● **Extracted entries**
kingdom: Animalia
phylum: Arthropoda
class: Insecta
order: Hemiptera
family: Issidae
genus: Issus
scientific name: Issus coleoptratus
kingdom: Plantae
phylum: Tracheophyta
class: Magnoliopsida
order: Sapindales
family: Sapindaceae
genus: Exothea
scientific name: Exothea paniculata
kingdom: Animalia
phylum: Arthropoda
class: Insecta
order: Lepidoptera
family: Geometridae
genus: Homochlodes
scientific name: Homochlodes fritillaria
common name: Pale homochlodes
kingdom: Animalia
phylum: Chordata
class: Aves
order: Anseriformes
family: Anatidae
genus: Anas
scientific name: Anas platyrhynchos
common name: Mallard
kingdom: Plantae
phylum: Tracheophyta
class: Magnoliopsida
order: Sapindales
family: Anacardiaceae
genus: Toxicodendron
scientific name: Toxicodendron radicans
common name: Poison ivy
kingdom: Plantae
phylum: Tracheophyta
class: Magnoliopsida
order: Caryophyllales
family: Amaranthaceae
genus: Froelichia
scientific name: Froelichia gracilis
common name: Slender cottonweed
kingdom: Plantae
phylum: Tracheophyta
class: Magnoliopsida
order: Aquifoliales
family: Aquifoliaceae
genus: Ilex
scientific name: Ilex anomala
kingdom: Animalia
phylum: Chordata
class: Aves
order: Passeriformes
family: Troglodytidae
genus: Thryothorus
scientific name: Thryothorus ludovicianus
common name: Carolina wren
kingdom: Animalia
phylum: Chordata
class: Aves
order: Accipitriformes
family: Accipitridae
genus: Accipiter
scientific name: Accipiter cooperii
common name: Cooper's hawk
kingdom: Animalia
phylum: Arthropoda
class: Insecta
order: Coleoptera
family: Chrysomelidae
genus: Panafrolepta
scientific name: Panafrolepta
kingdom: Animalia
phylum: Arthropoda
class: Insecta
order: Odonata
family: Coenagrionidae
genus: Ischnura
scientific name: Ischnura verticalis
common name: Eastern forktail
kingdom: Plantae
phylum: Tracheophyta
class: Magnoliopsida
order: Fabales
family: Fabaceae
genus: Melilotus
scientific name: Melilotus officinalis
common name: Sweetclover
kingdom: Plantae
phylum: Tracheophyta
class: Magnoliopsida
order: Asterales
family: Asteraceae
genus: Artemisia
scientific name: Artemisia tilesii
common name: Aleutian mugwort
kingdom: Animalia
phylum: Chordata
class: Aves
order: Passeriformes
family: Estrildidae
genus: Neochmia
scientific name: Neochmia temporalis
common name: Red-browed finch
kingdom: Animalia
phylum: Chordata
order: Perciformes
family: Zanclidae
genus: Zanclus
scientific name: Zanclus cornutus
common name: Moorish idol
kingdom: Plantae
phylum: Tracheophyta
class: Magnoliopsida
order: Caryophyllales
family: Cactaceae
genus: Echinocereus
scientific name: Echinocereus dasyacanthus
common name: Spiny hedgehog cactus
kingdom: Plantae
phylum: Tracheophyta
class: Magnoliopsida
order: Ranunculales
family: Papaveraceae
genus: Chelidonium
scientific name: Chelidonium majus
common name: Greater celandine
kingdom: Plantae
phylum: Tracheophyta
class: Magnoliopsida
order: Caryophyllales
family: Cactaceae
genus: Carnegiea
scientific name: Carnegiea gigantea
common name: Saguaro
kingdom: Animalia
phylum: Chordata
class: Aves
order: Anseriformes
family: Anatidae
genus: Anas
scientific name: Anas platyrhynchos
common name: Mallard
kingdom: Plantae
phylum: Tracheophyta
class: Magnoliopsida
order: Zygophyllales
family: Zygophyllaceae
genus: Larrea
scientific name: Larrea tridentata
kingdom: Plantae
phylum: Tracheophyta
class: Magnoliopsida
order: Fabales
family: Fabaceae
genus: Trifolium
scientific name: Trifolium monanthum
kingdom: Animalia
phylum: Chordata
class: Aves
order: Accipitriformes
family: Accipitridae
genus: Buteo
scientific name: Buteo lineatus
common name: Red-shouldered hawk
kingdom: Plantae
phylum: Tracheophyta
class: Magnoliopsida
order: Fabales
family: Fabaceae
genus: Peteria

● **What is needed**
Turn all of the data above into a numbered list with one line per item, leaving out any blank lines.

● **Exercise answer**
1. kingdom: Animalia
2. phylum: Arthropoda
3. class: Insecta
4. order: Hemiptera
5. family: Issidae
6. genus: Issus
7. scientific name: Issus coleoptratus
8. kingdom: Plantae
9. phylum: Tracheophyta
10. class: Magnoliopsida
11. order: Sapindales
12. family: Sapindaceae
13. genus: Exothea
14. scientific name: Exothea paniculata
15. kingdom: Animalia
16. phylum: Arthropoda
17. class: Insecta
18. order: Lepidoptera
19. family: Geometridae
20. genus: Homochlodes
21. scientific name: Homochlodes fritillaria
22. common name: Pale homochlodes
23. kingdom: Animalia
24. phylum: Chordata
25. class: Aves
26. order: Anseriformes
27. family: Anatidae
28. genus: Anas
29. scientific name: Anas platyrhynchos
30. common name: Mallard
31. kingdom: Plantae
32. phylum: Tracheophyta
33. class: Magnoliopsida
34. order: Sapindales
35. family: Anacardiaceae
36. genus: Toxicodendron
37. scientific name: Toxicodendron radicans
38. common name: Poison ivy
39. kingdom: Plantae
40. phylum: Tracheophyta
41. class: Magnoliopsida
42. order: Caryophyllales
43. family: Amaranthaceae
44. genus: Froelichia
45. scientific name: Froelichia gracilis
46. common name: Slender cottonweed
47. kingdom: Plantae
48. phylum: Tracheophyta
49. class: Magnoliopsida
50. order: Aquifoliales
51. family: Aquifoliaceae
52. genus: Ilex
53. scientific name: Ilex anomala
54. kingdom: Animalia
55. phylum: Chordata
56. class: Aves
57. order: Passeriformes
58. family: Troglodytidae
59. genus: Thryothorus
60. scientific name: Thryothorus ludovicianus
61. common name: Carolina wren
62. kingdom: Animalia
63. phylum: Chordata
64. class: Aves
65. order: Accipitriformes
66. family: Accipitridae
67. genus: Accipiter
68. scientific name: Accipiter cooperii
69. common name: Cooper's hawk
70. kingdom: Animalia
71. phylum: Arthropoda
72. class: Insecta
73. order: Coleoptera
74. family: Chrysomelidae
75. genus: Panafrolepta
76. scientific name: Panafrolepta
77. kingdom: Animalia
78. phylum: Arthropoda
79. class: Insecta
80. order: Odonata
81. family: Coenagrionidae
82. genus: Ischnura
83. scientific name: Ischnura verticalis
84. common name: Eastern forktail
85. kingdom: Plantae
86. phylum: Tracheophyta
87. class: Magnoliopsida
88. order: Fabales
89. family: Fabaceae
90. genus: Melilotus
91. scientific name: Melilotus officinalis
92. common name: Sweetclover
93. kingdom: Plantae
94. phylum: Tracheophyta
95. class: Magnoliopsida
96. order: Asterales
97. family: Asteraceae
98. genus: Artemisia
99. scientific name: Artemisia tilesii
100. common name: Aleutian mugwort
101. kingdom: Animalia
102. phylum: Chordata
103. class: Aves
104. order: Passeriformes
105. family: Estrildidae
106. genus: Neochmia
107. scientific name: Neochmia temporalis
108. common name: Red-browed finch
109. kingdom: Animalia
110. phylum: Chordata
111. order: Perciformes
112. family: Zanclidae
113. genus: Zanclus
114. scientific name: Zanclus cornutus
115. common name: Moorish idol
116. kingdom: Plantae
117. phylum: Tracheophyta
118. class: Magnoliopsida
119. order: Caryophyllales
120. family: Cactaceae
121. genus: Echinocereus
122. scientific name: Echinocereus dasyacanthus
123. common name: Spiny hedgehog cactus
124. kingdom: Plantae
125. phylum: Tracheophyta
126. class: Magnoliopsida
127. order: Ranunculales
128. family: Papaveraceae
129. genus: Chelidonium
130. scientific name: Chelidonium majus
131. common name: Greater celandine
132. kingdom: Plantae
133. phylum: Tracheophyta
134. class: Magnoliopsida
135. order: Caryophyllales
136. family: Cactaceae
137. genus: Carnegiea
138. scientific name: Carnegiea gigantea
139. common name: Saguaro
140. kingdom: Animalia
141. phylum: Chordata
142. class: Aves
143. order: Anseriformes
144. family: Anatidae
145. genus: Anas
146. scientific name: Anas platyrhynchos
147. common name: Mallard
148. kingdom: Plantae
149. phylum: Tracheophyta
150. class: Magnoliopsida
151. order: Zygophyllales
152. family: Zygophyllaceae
153. genus: Larrea
154. scientific name: Larrea tridentata
155. kingdom: Plantae
156. phylum: Tracheophyta
157. class: Magnoliopsida
158. order: Fabales
159. family: Fabaceae
160. genus: Trifolium
161. scientific name: Trifolium monanthum
162. kingdom: Animalia
163. phylum: Chordata
164. class: Aves
165. order: Accipitriformes
166. family: Accipitridae
167. genus: Buteo
168. scientific name: Buteo lineatus
169. common name: Red-shouldered hawk
170. kingdom: Plantae
171. phylum: Tracheophyta
172. class: Magnoliopsida
173. order: Fabales
174. family: Fabaceae
175. genus: Peteria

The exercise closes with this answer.